(Material for this exercise begins)

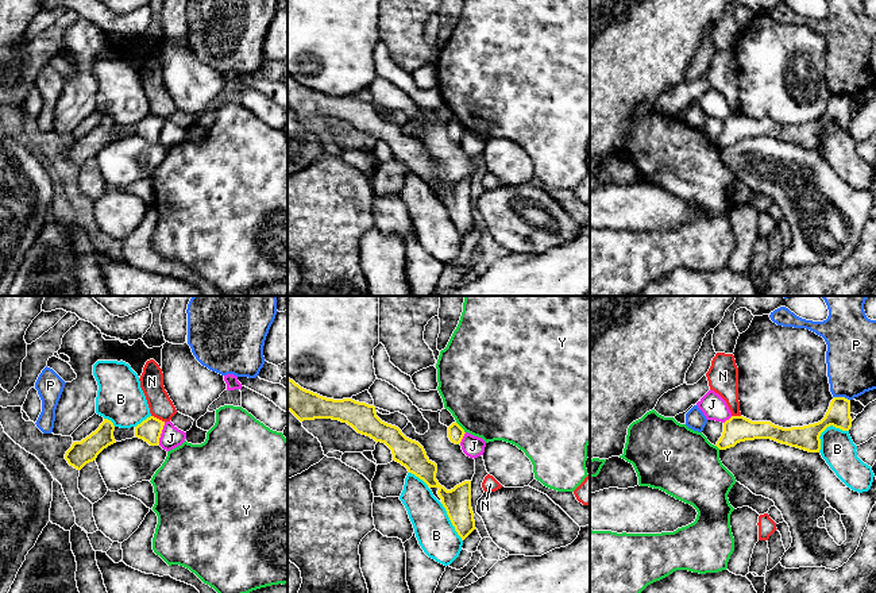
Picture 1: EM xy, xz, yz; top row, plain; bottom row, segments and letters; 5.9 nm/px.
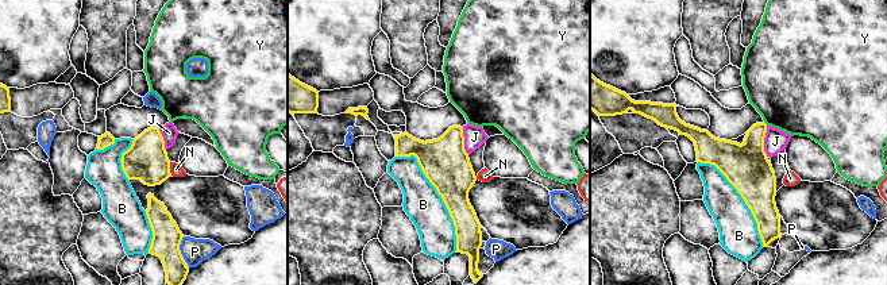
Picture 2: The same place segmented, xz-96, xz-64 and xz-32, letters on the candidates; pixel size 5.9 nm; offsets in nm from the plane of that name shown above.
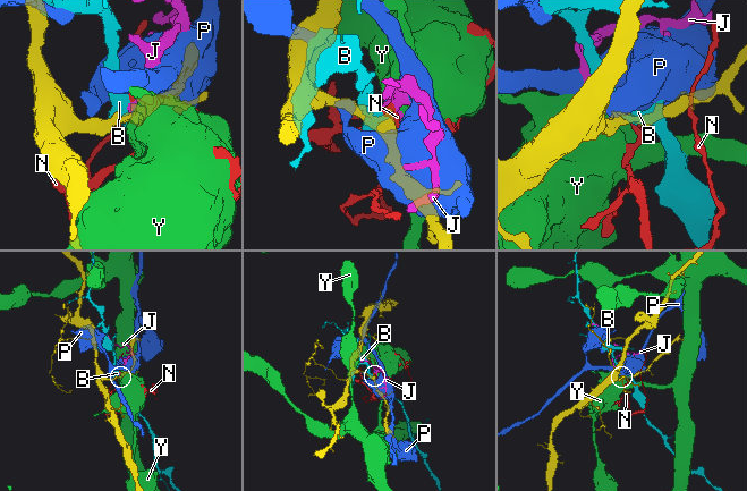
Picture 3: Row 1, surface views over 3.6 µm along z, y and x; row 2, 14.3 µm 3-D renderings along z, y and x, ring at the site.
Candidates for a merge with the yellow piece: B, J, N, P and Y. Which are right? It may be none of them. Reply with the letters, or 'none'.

(Material for this exercise ends)
(Material for this exercise begins)

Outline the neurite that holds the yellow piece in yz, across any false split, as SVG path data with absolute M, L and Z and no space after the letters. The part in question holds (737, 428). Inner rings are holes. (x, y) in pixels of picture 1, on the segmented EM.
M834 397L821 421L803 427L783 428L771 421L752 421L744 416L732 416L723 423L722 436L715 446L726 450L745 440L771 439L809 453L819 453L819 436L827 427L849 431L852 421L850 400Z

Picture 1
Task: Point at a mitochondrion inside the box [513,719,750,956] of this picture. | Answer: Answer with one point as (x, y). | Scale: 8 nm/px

(Material for this exercise ends)
(Material for this exercise begins)

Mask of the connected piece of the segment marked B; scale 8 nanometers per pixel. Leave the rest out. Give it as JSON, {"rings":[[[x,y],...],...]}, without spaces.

(Material for this exercise ends)

What is needed:
Using the entries above, reproduce word for word only the lines from the one that contains "Picture 1: EM" to the one that contains "Candidates for a", both ends included, and drop every picture.

Answer to this task:
Picture 1: EM xy, xz, yz; top row, plain; bottom row, segments and letters; 5.9 nm/px.
Picture 2: The same place segmented, xz-96, xz-64 and xz-32, letters on the candidates; pixel size 5.9 nm; offsets in nm from the plane of that name shown above.
Picture 3: Row 1, surface views over 3.6 µm along z, y and x; row 2, 14.3 µm 3-D renderings along z, y and x, ring at the site.
Candidates for a merge with the yellow piece: B, J, N, P and Y. Which are right? It may be none of them. Reply with the letters, or 'none'.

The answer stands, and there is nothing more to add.